Reading text |
Exodus/Way Out is the history of two lovers, a man and a woman, who decide to commit suicide using car exhaust fumes, but who, before dying, engage in intercourse. This tragic love story is like many others one sees in films, with the difference, however, that the two protagonists are both elderly, she is 85 and he is 80.

If “exodus”, with the meaning proposed by the video, is a world that refers to a “subjectivity on the move”, as well as a positive form of “reactivity”, which marks a break – a rupture – of the “state of things” as they are, which call to mind and summons up a free deployment of one’s power of acting – as in the power of action – then what on earth has the story of a couple of elderly suicides has to do with it, one could ask? What relationship is there with death? Simply and plainly: almost none. The “almost” is the problem here and should be explained, keeping in mind what has been said with regard to death, as a “differential” between a sovereign life and a state of enslavement, of servitude.

Exodus/Way Out is the primary force, it is consubstantial with human nature, it marks – from top to bottom, beginning to end – the developing formation of the subject. Therefore, a “way out” is more than just an aspiration, it is an absolutely necessary practice, with fatal consequences, at times, which reminds us of the massacre of refugees and migrants in the Mediterranean, than freedom from the chains of enslavement and of militant practice to escape cultural, disciplinary and sanitary conventions.

Exodus/Way Out is the time “before the revolt”. It is on the path of a “way out” that one can meet the revolutionaries and those who are larger than life, who have made and, indeed, are still making the greatness of literature, philosophy and art. Exodus, the Way Out, for Camus, is the very name of revolt. It means to refuse or to flee, to get or break away, from something. In late 18th century England, the army formed press gangs to round up men in the dingy drinking holes and taverns and forcedly recruit them for the nascent factories of the Industrial revolution, so entrenched, at the time, was the refusal by many to freely accept to work under a master. Hence, the employment relationship between employer and salaried workers, enshrined in a contract between free parties, has developed historically as a normative technique through which the capital has attempted to contain the workers refusal to work and desire to flee.

Data provided |
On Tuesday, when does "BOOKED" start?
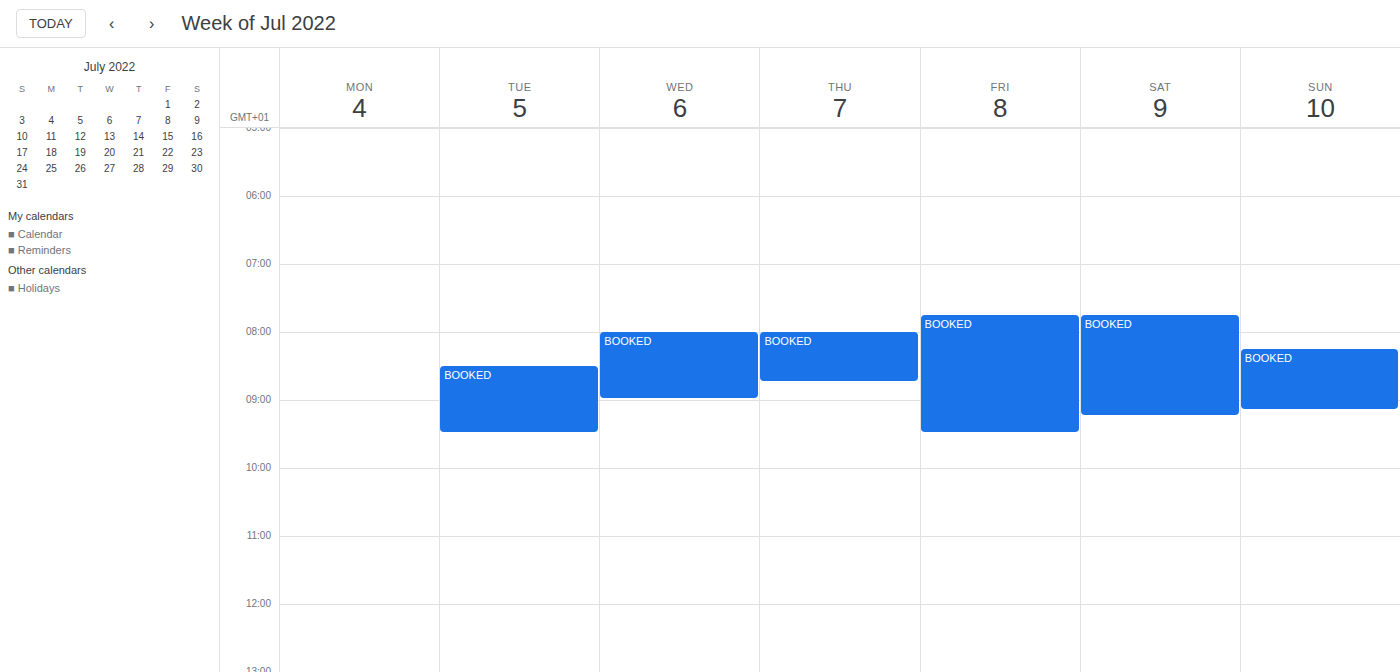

Directive A |
Could you write out, word for word, the part of the Exodus/Way Out passage that opens with the words containing "Exodus/Way Out is the primary" and closes with "and sanitary conventions."?
Directive B |
Which fields does the Exodus/Way Out passage say revolutionaries and those larger than life have made and are still making great?
Rely on the Exodus/Way Out passage alone.

Result A |
Exodus/Way Out is the primary force, it is consubstantial with human nature, it marks – from top to bottom, beginning to end – the developing formation of the subject. Therefore, a “way out” is more than just an aspiration, it is an absolutely necessary practice, with fatal consequences, at times, which reminds us of the massacre of refugees and migrants in the Mediterranean, than freedom from the chains of enslavement and of militant practice to escape cultural, disciplinary and sanitary conventions.

Result B |
Literature, philosophy and art.